Friday I went to see The Animation Show at the Cleveland Cinematheque. It was really good. Here is what is playing in 2005.
Bunnies — Jakob Schuh, Saschka Unseld
This short short hops to it and welcomes us to the Animation Show.
Guard Dog — Bill Plympton
You can see a clip of the film and others here.
This brief ‘toon is about a man’s best friend who is a bit too concerned with protecting his master. It has the typical Plympton twist at the end of the film and quite a few barking laughs.

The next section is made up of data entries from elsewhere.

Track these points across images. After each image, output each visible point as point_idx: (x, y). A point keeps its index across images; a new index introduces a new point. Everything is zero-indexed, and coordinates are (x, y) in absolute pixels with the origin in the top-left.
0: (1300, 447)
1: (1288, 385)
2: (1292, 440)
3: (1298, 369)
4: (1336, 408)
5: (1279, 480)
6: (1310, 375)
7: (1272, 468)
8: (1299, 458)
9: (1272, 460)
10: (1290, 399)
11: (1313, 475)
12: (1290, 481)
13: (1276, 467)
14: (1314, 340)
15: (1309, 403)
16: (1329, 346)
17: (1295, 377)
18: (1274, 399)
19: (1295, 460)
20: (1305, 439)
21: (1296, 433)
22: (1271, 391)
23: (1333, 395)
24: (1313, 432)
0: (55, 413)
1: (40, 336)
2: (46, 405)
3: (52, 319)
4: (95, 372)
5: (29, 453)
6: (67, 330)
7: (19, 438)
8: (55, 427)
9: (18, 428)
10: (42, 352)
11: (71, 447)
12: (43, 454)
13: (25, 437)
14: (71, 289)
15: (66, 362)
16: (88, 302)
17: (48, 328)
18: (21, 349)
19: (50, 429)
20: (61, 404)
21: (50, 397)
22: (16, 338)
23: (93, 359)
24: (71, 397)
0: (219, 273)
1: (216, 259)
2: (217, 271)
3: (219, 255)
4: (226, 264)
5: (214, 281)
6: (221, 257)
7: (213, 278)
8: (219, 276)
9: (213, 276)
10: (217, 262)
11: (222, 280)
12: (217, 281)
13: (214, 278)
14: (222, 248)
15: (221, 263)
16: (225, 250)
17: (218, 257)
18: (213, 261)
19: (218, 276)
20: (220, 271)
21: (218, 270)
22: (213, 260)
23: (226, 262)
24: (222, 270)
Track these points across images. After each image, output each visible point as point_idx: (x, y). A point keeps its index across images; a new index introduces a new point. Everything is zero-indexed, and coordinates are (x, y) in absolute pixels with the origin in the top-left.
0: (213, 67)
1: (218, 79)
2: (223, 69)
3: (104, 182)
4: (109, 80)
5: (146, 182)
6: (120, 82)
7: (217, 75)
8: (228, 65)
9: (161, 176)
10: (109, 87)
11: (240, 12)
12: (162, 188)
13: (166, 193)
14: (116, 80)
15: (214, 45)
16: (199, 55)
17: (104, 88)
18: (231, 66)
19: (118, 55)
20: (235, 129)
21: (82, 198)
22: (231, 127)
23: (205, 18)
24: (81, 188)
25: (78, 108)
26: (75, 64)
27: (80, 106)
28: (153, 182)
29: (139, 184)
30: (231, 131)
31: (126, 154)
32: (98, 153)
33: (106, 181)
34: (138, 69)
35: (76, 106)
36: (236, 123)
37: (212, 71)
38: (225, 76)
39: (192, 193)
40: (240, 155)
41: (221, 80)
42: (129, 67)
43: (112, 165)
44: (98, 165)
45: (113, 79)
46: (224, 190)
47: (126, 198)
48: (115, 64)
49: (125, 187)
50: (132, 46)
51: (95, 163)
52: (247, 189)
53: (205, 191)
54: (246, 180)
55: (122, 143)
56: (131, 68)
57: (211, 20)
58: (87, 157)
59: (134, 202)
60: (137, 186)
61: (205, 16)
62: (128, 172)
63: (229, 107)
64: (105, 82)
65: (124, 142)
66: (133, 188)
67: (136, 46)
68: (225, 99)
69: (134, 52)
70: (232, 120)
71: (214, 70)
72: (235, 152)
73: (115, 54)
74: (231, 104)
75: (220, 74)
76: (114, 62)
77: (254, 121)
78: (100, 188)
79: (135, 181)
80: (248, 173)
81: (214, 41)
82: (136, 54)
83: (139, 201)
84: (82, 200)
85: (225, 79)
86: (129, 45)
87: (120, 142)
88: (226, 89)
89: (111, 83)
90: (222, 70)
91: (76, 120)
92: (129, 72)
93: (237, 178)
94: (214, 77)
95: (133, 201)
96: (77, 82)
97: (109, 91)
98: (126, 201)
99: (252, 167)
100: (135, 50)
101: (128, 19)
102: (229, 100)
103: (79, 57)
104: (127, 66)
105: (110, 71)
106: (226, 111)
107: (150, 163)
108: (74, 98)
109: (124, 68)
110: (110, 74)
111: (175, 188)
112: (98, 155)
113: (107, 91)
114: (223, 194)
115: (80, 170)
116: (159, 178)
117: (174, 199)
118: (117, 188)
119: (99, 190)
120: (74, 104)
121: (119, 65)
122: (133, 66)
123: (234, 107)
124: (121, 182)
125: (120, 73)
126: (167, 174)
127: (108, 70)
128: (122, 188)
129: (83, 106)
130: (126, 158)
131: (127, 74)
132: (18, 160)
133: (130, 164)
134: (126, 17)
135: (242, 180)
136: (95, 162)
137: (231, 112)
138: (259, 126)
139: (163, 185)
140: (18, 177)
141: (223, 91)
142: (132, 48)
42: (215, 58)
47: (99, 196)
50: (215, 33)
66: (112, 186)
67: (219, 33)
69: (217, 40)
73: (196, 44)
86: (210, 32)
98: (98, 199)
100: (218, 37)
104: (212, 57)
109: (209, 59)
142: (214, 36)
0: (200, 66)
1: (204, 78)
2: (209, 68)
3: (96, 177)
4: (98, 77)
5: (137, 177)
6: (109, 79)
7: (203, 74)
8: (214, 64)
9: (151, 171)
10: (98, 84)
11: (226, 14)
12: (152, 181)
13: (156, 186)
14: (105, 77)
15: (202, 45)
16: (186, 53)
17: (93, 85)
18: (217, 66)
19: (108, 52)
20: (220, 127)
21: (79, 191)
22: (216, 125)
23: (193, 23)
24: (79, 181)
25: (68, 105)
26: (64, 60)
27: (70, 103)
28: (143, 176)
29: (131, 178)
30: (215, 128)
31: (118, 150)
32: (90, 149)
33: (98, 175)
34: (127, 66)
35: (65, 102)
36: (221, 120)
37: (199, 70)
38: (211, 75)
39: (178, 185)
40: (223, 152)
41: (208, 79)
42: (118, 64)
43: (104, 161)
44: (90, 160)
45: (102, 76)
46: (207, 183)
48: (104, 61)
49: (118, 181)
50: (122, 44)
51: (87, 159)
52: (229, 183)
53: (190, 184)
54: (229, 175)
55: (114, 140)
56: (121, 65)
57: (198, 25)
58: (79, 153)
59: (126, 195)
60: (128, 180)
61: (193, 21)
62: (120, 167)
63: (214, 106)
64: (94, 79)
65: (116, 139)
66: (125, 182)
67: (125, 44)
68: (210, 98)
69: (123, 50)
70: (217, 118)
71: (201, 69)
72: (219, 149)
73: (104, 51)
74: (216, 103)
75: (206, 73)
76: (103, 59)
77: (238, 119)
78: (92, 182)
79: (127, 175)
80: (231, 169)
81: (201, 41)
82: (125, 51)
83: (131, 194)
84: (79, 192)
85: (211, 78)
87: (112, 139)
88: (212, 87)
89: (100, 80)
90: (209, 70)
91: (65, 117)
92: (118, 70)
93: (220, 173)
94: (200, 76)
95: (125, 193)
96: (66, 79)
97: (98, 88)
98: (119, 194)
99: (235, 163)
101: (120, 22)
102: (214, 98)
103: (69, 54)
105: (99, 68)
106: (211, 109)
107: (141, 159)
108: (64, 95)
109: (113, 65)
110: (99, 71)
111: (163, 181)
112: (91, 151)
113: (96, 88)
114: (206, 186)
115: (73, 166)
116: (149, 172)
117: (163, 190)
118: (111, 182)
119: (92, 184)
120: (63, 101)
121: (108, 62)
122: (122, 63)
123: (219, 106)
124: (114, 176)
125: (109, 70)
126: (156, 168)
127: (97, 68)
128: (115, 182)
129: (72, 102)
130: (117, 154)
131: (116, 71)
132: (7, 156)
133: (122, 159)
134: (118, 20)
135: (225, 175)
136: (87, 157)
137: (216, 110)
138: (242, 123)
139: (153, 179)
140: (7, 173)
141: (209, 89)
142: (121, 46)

Fallen Art — Tomek Baginski
Trailer and stills here.
I was really looking forward to seeing this Polish animation, ever since I saw the preview for it a year ago. It didn’t disappoint and had the characteristic gallows humor that I’ve come to expect from Poles.
Rockfish — Blur Studio
Watch the whole thing here. [embedded hirez .mov]
This is a science fiction version of ice fishing. A tall tale come true of a man and his pet on a fishing trip. Old story rewritten with a new hook.
The F.E.D.S. — Jen Drummond
This short is done just like Waking Life and since Jen Drummond worked as an animator on that film I guess I’m not surprised. It was too much like Waking Life for my taste, and is about those people who hand out samples at the grocery.
Ward 13 — Peter Cornwell
This claymated short was extremely well done. There is a cane-fight as good as you would expect from a live-action movie, a Cthulhu-like monster and a couple perfect instances where the viewer’s expectations were dead wrong. It had me in stitches.
L’homme sans ombré — Georges Schwizgebel
The National Film Board of Canada does not sponsor crap. The Man Without a Shadow is Faustian in much the same way as Beat the Devil. Except, instead of American riproaring it contains a melancholy that eventually leads to wisdom. I can’t think of a pun to put in this review.
Hello — Jonathan Nix
This is a charming love story involving an analog guy and a digital girl. It even has an old Victrola mentor. Another new spin on the same old tune, but worth a watch for all you audiophiles.
When the Day Breaks — Amanda Forbis, Wendy Tilby
Clip here. [.ram]
I knew this was animated by a woman [or in this case, women] from the first frame. It has a powerful message that is delivered quite delicately and the technique they used in animating this short was beautiful and worth the effort. The animals look like people and when they get lemons they make lemonade.
Pan With Us — David Russo
While this film wasn’t the most interesting in content, I think it was the best in form of the whole festival. It is stop-motion animated using humans in-frame as the support for the animated pieces. Robert Frost’s poem is read as accompaniment. It does almost inspire panic and definitely evokes a sense of wilderness. No pun here.
The Meaning of Life — Don Hertzfeldt
In-depth stuff here.
Technically amazing, this fell through a little bit on the content scale. Hertzfeldt seems to do a lot better with his dark humor, and while I expected this to be a more serious work [having followed its production for a few years] I’m not sure most of the other people there were as enlightened. The complexity of animating the crowd scene and the experimental camerawork was worth the effort, quite groundbreaking.